Im Vorabdruck veröffentlichte die ZEIT Auszüge aus den Kapiteln des Buches "Kapitalismus – von Manchester bis Wall Street" (seine Geschichte in Texten, Bildern und Dokumenten, Desch-Verlag, 384 Seiten, 64,– Mark) von Diether Stolze und Michael Jungblut, die sich mit der Zukunft unserer Wirtschaftsordnung beschäftigen. Wie kaum anders zu erwarten, haben die dort vertretenen Thesen auf Seiten der engagierten Linken wütende Proteste hervorgerufen. Auf Widerspruch stießen vor allem folgende Thesen:

Es gibt keine, auch nur einigermaßen befriedigende Definition dessen, was Kapitalismus ist.

Für die westlichen Industrieländer ist der "schreckliche Zwang" zum Imperialismus geschwunden.

Der Kapitalismus hat nicht die beste aller denkbaren Welten, aber immerhin das erfolgreichste und trotz aller Einschränkungen auch humanste aller bisher praktisch erprobten Wirtschaftssysteme geschaffen.

Die Zukunft wird einem "linken" Kapitalismus gehören.

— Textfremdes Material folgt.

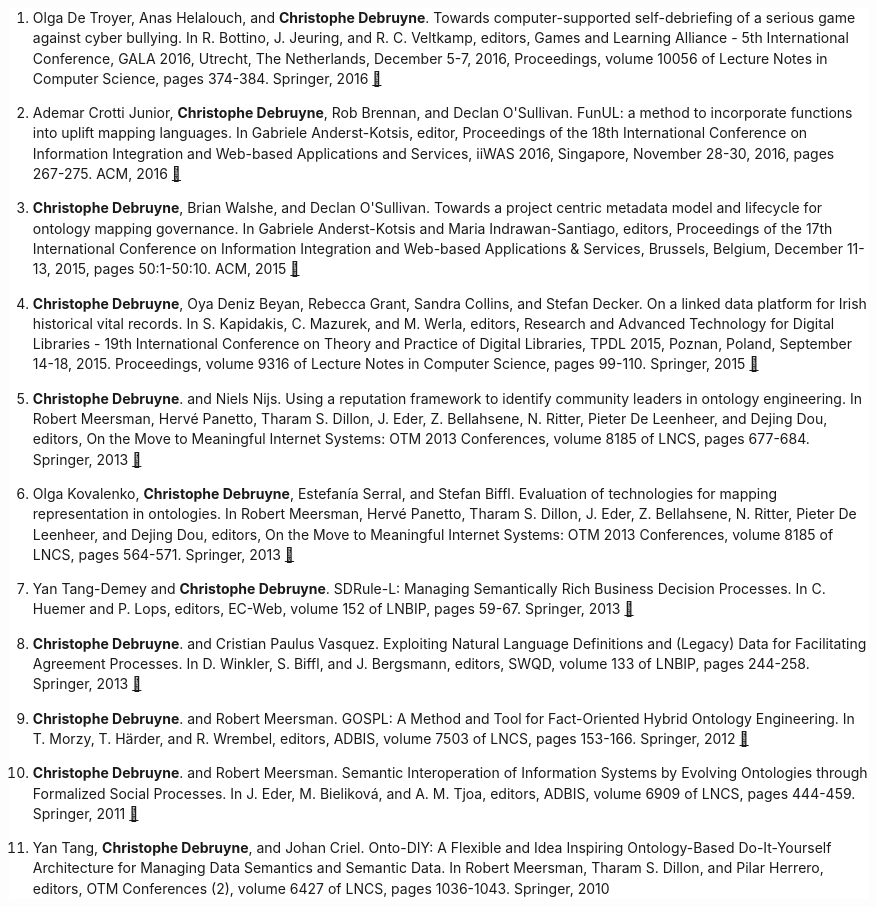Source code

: 1. Olga De Troyer, Anas Helalouch, and **Christophe Debruyne**. Towards computer-supported self-debriefing of a serious game against cyber bullying. In R. Bottino, J. Jeuring, and R. C. Veltkamp, editors, Games and Learning Alliance - 5th International Conference, GALA 2016, Utrecht, The Netherlands, December 5-7, 2016, Proceedings, volume 10056 of Lecture Notes in Computer Science, pages 374-384. Springer, 2016  [📄](/papers/2016-gala-preprint.pdf)

1. Ademar Crotti Junior, **Christophe Debruyne**, Rob Brennan, and Declan O'Sullivan. FunUL: a method to incorporate functions into uplift mapping languages. In Gabriele Anderst-Kotsis, editor, Proceedings of the 18th International Conference on Information Integration and Web-based Applications and Services, iiWAS 2016, Singapore, November 28-30, 2016, pages 267-275. ACM, 2016 [📄](/papers/2016-iiwas-preprint.pdf)

1. **Christophe Debruyne**, Brian Walshe, and Declan O'Sullivan. Towards a project centric metadata model and lifecycle for ontology mapping governance. In Gabriele Anderst-Kotsis and Maria Indrawan-Santiago, editors, Proceedings of the 17th International Conference on Information Integration and Web-based Applications &amp; Services, Brussels, Belgium, December 11-13, 2015, pages 50:1-50:10. ACM, 2015 [📄](/papers/2015-iiwas-preprint.pdf)

1. **Christophe Debruyne**, Oya Deniz Beyan, Rebecca Grant, Sandra Collins, and Stefan Decker. On a linked data platform for Irish historical vital records. In S. Kapidakis, C. Mazurek, and M. Werla, editors, Research and Advanced Technology for Digital Libraries - 19th International Conference on Theory and Practice of Digital Libraries, TPDL 2015, Poznan, Poland, September 14-18, 2015. Proceedings, volume 9316 of Lecture Notes in Computer Science, pages 99-110. Springer, 2015 [📄](/papers/2015-tpdl-preprint.pdf)

1. **Christophe Debruyne**. and Niels Nijs. Using a reputation framework to identify community leaders in ontology engineering. In Robert Meersman, Hervé Panetto, Tharam S. Dillon, J. Eder, Z. Bellahsene, N. Ritter, Pieter De Leenheer, and Dejing Dou, editors, On the Move to Meaningful Internet Systems: OTM 2013 Conferences, volume 8185 of LNCS, pages 677-684. Springer, 2013 [📄](/papers/2013-odbase-niels-preprint.pdf)

1. Olga Kovalenko, **Christophe Debruyne**, Estefanía Serral, and Stefan Biffl. Evaluation of technologies for mapping representation in ontologies. In Robert Meersman, Hervé Panetto, Tharam S. Dillon, J. Eder, Z.  Bellahsene, N. Ritter, Pieter De Leenheer, and Dejing Dou, editors, On the Move to Meaningful Internet Systems: OTM 2013 Conferences, volume 8185 of LNCS, pages 564-571. Springer, 2013 [📄](/papers/2013-odbase-olga-preprint.pdf)

1. Yan Tang-Demey and **Christophe Debruyne**. SDRule-L: Managing Semantically Rich Business Decision Processes. In C. Huemer and P. Lops, editors, EC-Web, volume 152 of LNBIP, pages 59-67. Springer, 2013 [📄](/papers/2013-ecweb-preprint.pdf)

1. **Christophe Debruyne**. and Cristian Paulus Vasquez. Exploiting Natural Language Definitions and (Legacy) Data for Facilitating Agreement Processes. In D. Winkler, S. Biffl, and J. Bergsmann, editors, SWQD, volume 133 of LNBIP, pages 244-258. Springer, 2013 [📄](/papers/2013-swqd-preprint.pdf)

1. **Christophe Debruyne**. and Robert Meersman. GOSPL: A Method and Tool for Fact-Oriented Hybrid Ontology Engineering. In T. Morzy, T. H&auml;rder, and R. Wrembel, editors, ADBIS, volume 7503 of LNCS, pages 153-166. Springer, 2012 [📄](/papers/2012-adbis-preprint.pdf)

1. **Christophe Debruyne**. and Robert Meersman. Semantic Interoperation of Information Systems by Evolving Ontologies through Formalized Social Processes. In J. Eder, M. Bielikov&aacute;, and A. M. Tjoa, editors, ADBIS, volume 6909 of LNCS, pages 444-459. Springer, 2011 [📄](/papers/2011-adbis-preprint.pdf)

1. Yan Tang, **Christophe Debruyne**, and Johan Criel. Onto-DIY: A Flexible and Idea Inspiring Ontology-Based Do-It-Yourself Architecture for Managing Data Semantics and Semantic Data. In Robert Meersman, Tharam S. Dillon, and Pilar Herrero, editors, OTM Conferences (2), volume 6427 of LNCS, pages 1036-1043. Springer, 2010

Noch ist der Kapitalismus nicht tot – aber hat er auch eine Zukunft? Kann er angesichts seiner Unvollkommenheiten und Schwächen, angesichts der vielen Sünden, die ihm vorzuwerfen die Linke nicht müde wird, überhaupt noch eine Zukunft haben? Wird der Kapitalismus, von der Linken als Ausbeuter- und Vergeudungsgesellschaft bezeichnet, das – gar nicht mehr so ferne – Ende dieses Jahrtausends noch erleben?